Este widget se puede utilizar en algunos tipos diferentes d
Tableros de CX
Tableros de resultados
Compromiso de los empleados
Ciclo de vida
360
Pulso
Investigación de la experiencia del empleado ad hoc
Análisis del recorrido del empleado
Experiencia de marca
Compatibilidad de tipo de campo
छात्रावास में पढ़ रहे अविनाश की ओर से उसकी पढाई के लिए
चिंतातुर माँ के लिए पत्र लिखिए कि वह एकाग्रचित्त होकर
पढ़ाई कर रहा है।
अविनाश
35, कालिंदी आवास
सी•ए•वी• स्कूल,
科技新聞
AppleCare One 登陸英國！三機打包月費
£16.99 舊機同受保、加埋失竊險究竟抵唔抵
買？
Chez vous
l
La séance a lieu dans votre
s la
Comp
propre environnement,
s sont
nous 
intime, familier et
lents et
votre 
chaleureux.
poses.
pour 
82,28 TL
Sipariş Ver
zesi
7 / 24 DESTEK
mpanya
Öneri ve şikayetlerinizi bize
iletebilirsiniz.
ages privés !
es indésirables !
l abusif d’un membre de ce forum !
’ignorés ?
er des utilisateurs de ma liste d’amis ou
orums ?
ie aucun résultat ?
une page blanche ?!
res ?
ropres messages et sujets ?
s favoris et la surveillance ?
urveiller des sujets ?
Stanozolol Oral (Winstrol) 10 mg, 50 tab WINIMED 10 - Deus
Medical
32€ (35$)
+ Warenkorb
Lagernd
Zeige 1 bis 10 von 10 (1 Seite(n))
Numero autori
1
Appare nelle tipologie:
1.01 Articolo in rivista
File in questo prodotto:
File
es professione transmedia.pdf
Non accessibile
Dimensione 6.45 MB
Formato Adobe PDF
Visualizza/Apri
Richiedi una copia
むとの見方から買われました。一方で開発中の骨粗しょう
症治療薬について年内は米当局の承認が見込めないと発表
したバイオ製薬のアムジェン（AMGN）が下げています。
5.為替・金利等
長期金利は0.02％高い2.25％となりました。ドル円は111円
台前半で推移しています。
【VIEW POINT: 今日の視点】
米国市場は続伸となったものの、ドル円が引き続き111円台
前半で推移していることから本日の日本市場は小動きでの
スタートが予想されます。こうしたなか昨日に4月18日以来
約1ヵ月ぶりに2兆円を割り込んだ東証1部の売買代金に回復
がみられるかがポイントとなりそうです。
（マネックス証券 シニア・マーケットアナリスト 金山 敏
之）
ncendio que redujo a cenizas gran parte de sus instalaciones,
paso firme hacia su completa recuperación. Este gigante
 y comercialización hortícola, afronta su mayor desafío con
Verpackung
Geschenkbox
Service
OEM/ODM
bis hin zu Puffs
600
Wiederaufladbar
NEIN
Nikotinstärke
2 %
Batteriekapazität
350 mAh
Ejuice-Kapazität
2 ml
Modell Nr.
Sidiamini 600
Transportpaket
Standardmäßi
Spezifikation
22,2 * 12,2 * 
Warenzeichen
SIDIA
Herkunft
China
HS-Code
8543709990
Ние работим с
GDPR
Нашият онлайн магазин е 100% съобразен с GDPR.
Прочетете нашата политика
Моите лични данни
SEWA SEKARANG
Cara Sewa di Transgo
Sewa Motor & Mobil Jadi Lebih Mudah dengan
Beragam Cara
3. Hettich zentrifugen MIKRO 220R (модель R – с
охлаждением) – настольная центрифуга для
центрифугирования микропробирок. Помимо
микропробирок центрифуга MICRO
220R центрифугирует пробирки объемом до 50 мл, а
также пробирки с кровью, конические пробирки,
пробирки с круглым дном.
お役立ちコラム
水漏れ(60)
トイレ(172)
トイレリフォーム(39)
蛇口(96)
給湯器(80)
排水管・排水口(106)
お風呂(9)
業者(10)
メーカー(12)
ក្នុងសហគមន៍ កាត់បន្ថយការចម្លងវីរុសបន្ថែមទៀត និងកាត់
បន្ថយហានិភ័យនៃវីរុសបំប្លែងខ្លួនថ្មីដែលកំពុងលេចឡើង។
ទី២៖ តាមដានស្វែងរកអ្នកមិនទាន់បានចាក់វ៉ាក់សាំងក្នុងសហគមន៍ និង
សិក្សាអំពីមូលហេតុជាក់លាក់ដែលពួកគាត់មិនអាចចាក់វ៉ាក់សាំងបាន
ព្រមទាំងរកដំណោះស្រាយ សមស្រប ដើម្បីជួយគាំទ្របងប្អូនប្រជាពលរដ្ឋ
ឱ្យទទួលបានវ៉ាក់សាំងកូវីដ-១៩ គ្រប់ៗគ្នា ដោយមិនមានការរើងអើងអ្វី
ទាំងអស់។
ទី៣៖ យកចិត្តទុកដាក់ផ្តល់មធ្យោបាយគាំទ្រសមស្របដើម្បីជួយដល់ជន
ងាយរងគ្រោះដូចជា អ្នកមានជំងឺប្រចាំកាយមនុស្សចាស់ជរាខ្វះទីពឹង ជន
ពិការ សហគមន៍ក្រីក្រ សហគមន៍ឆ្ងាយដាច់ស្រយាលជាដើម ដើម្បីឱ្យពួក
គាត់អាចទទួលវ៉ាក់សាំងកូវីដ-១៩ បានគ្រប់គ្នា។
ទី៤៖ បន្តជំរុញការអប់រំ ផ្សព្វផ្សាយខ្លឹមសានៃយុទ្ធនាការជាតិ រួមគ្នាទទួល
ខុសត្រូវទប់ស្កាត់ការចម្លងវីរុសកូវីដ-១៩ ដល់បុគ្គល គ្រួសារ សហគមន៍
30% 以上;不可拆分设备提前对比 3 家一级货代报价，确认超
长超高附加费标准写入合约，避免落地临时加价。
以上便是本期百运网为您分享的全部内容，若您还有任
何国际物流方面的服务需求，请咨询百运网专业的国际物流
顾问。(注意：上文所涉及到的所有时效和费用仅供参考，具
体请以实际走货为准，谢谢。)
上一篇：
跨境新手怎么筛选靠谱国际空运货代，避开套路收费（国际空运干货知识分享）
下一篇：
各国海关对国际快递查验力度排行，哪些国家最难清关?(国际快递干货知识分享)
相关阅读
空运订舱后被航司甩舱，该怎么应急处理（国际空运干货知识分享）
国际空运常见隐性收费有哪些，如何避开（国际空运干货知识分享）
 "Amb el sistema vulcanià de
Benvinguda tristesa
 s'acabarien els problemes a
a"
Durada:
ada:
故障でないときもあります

================================

Reproduce the material while keeping each line exactly as it was written.

Este widget se puede utilizar en algunos tipos diferentes d
Tableros de CX
Tableros de resultados
Compromiso de los empleados
Ciclo de vida
360
Pulso
Investigación de la experiencia del empleado ad hoc
Análisis del recorrido del empleado
Experiencia de marca
Compatibilidad de tipo de campo
छात्रावास में पढ़ रहे अविनाश की ओर से उसकी पढाई के लिए
चिंतातुर माँ के लिए पत्र लिखिए कि वह एकाग्रचित्त होकर
पढ़ाई कर रहा है।
अविनाश
35, कालिंदी आवास
सी•ए•वी• स्कूल,
科技新聞
AppleCare One 登陸英國！三機打包月費
£16.99 舊機同受保、加埋失竊險究竟抵唔抵
買？
Chez vous
l
La séance a lieu dans votre
s la
Comp
propre environnement,
s sont
nous 
intime, familier et
lents et
votre 
chaleureux.
poses.
pour 
82,28 TL
Sipariş Ver
zesi
7 / 24 DESTEK
mpanya
Öneri ve şikayetlerinizi bize
iletebilirsiniz.
ages privés !
es indésirables !
l abusif d’un membre de ce forum !
’ignorés ?
er des utilisateurs de ma liste d’amis ou
orums ?
ie aucun résultat ?
une page blanche ?!
res ?
ropres messages et sujets ?
s favoris et la surveillance ?
urveiller des sujets ?
Stanozolol Oral (Winstrol) 10 mg, 50 tab WINIMED 10 - Deus
Medical
32€ (35$)
+ Warenkorb
Lagernd
Zeige 1 bis 10 von 10 (1 Seite(n))
Numero autori
1
Appare nelle tipologie:
1.01 Articolo in rivista
File in questo prodotto:
File
es professione transmedia.pdf
Non accessibile
Dimensione 6.45 MB
Formato Adobe PDF
Visualizza/Apri
Richiedi una copia
むとの見方から買われました。一方で開発中の骨粗しょう
症治療薬について年内は米当局の承認が見込めないと発表
したバイオ製薬のアムジェン（AMGN）が下げています。
5.為替・金利等
長期金利は0.02％高い2.25％となりました。ドル円は111円
台前半で推移しています。
【VIEW POINT: 今日の視点】
米国市場は続伸となったものの、ドル円が引き続き111円台
前半で推移していることから本日の日本市場は小動きでの
スタートが予想されます。こうしたなか昨日に4月18日以来
約1ヵ月ぶりに2兆円を割り込んだ東証1部の売買代金に回復
がみられるかがポイントとなりそうです。
（マネックス証券 シニア・マーケットアナリスト 金山 敏
之）
ncendio que redujo a cenizas gran parte de sus instalaciones,
paso firme hacia su completa recuperación. Este gigante
 y comercialización hortícola, afronta su mayor desafío con
Verpackung
Geschenkbox
Service
OEM/ODM
bis hin zu Puffs
600
Wiederaufladbar
NEIN
Nikotinstärke
2 %
Batteriekapazität
350 mAh
Ejuice-Kapazität
2 ml
Modell Nr.
Sidiamini 600
Transportpaket
Standardmäßi
Spezifikation
22,2 * 12,2 * 
Warenzeichen
SIDIA
Herkunft
China
HS-Code
8543709990
Ние работим с
GDPR
Нашият онлайн магазин е 100% съобразен с GDPR.
Прочетете нашата политика
Моите лични данни
SEWA SEKARANG
Cara Sewa di Transgo
Sewa Motor & Mobil Jadi Lebih Mudah dengan
Beragam Cara
3. Hettich zentrifugen MIKRO 220R (модель R – с
охлаждением) – настольная центрифуга для
центрифугирования микропробирок. Помимо
микропробирок центрифуга MICRO
220R центрифугирует пробирки объемом до 50 мл, а
также пробирки с кровью, конические пробирки,
пробирки с круглым дном.
お役立ちコラム
水漏れ(60)
トイレ(172)
トイレリフォーム(39)
蛇口(96)
給湯器(80)
排水管・排水口(106)
お風呂(9)
業者(10)
メーカー(12)
ក្នុងសហគមន៍ កាត់បន្ថយការចម្លងវីរុសបន្ថែមទៀត និងកាត់
បន្ថយហានិភ័យនៃវីរុសបំប្លែងខ្លួនថ្មីដែលកំពុងលេចឡើង។
ទី២៖ តាមដានស្វែងរកអ្នកមិនទាន់បានចាក់វ៉ាក់សាំងក្នុងសហគមន៍ និង
សិក្សាអំពីមូលហេតុជាក់លាក់ដែលពួកគាត់មិនអាចចាក់វ៉ាក់សាំងបាន
ព្រមទាំងរកដំណោះស្រាយ សមស្រប ដើម្បីជួយគាំទ្របងប្អូនប្រជាពលរដ្ឋ
ឱ្យទទួលបានវ៉ាក់សាំងកូវីដ-១៩ គ្រប់ៗគ្នា ដោយមិនមានការរើងអើងអ្វី
ទាំងអស់។
ទី៣៖ យកចិត្តទុកដាក់ផ្តល់មធ្យោបាយគាំទ្រសមស្របដើម្បីជួយដល់ជន
ងាយរងគ្រោះដូចជា អ្នកមានជំងឺប្រចាំកាយមនុស្សចាស់ជរាខ្វះទីពឹង ជន
ពិការ សហគមន៍ក្រីក្រ សហគមន៍ឆ្ងាយដាច់ស្រយាលជាដើម ដើម្បីឱ្យពួក
គាត់អាចទទួលវ៉ាក់សាំងកូវីដ-១៩ បានគ្រប់គ្នា។
ទី៤៖ បន្តជំរុញការអប់រំ ផ្សព្វផ្សាយខ្លឹមសានៃយុទ្ធនាការជាតិ រួមគ្នាទទួល
ខុសត្រូវទប់ស្កាត់ការចម្លងវីរុសកូវីដ-១៩ ដល់បុគ្គល គ្រួសារ សហគមន៍
30% 以上;不可拆分设备提前对比 3 家一级货代报价，确认超
长超高附加费标准写入合约，避免落地临时加价。
以上便是本期百运网为您分享的全部内容，若您还有任
何国际物流方面的服务需求，请咨询百运网专业的国际物流
顾问。(注意：上文所涉及到的所有时效和费用仅供参考，具
体请以实际走货为准，谢谢。)
上一篇：
跨境新手怎么筛选靠谱国际空运货代，避开套路收费（国际空运干货知识分享）
下一篇：
各国海关对国际快递查验力度排行，哪些国家最难清关?(国际快递干货知识分享)
相关阅读
空运订舱后被航司甩舱，该怎么应急处理（国际空运干货知识分享）
国际空运常见隐性收费有哪些，如何避开（国际空运干货知识分享）
 "Amb el sistema vulcanià de
Benvinguda tristesa
 s'acabarien els problemes a
a"
Durada:
ada:
故障でないときもあります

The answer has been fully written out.